I don't know why it isn't possible for automakers to offer a full-service mini-spare -- even as an option so that the extra few pounds the tire takes up doesn't affect the car's EPA mileage rating, but the extra 0.10 mpg the car uses with the optional spare can be the choice of the buyer. This option would be especially useful for FWD cars, where you put it on the rear (if a front tire goes flat, you swap it with the rear tire behind it and put the small spare on the rear. It could still be small, but be made strong enough to withstand hundreds of miles of highway driving if need be. It could mean the difference between making it to your destination vs. not, since not all of us do all of our driving during times when tire shops are open.
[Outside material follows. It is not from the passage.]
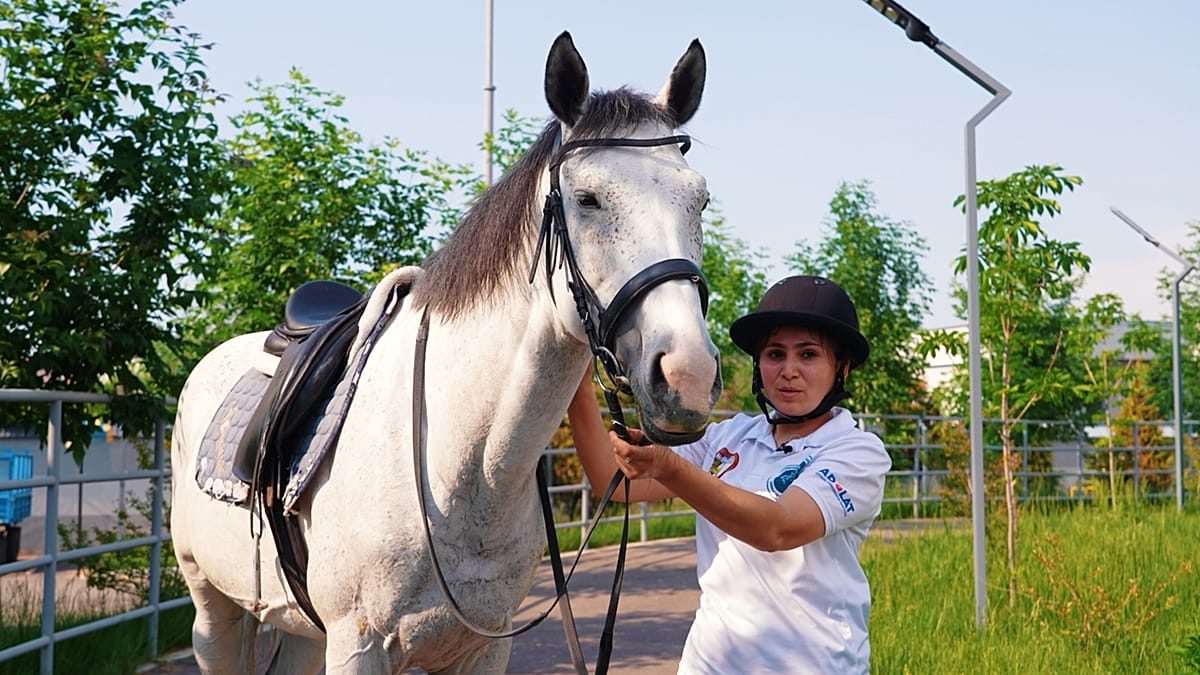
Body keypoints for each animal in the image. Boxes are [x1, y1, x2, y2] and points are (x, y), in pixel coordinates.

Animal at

I find the modern donut is only really useful for local driving, but woefully inadequate for long-distance trips. 
Karl in Boston 

----- Original Message -----

From: "John Roberts via VirtualVairs" <virtualvairs at corvair.org> 
To: vairtec at comcast.net, virtualvairs at corvair.org 
Sent: Sunday, October 5, 2014 8:24:17 PM 
Subject: Re: <VV> Space Saver Spare for Early Model 

 Given there seems to be more folklore than fact, here's some informed articles on Space Saver spare tires: 




I can't find it, but Car and Driver, well over 20 years ago, did skid pad tests with a couple of cars with 4 space saver donuts each. They were surprised how well they did, but then again, they were expecting (as was I) to have a really poor handling car. The handling was fine, the dry grip was not impressive!!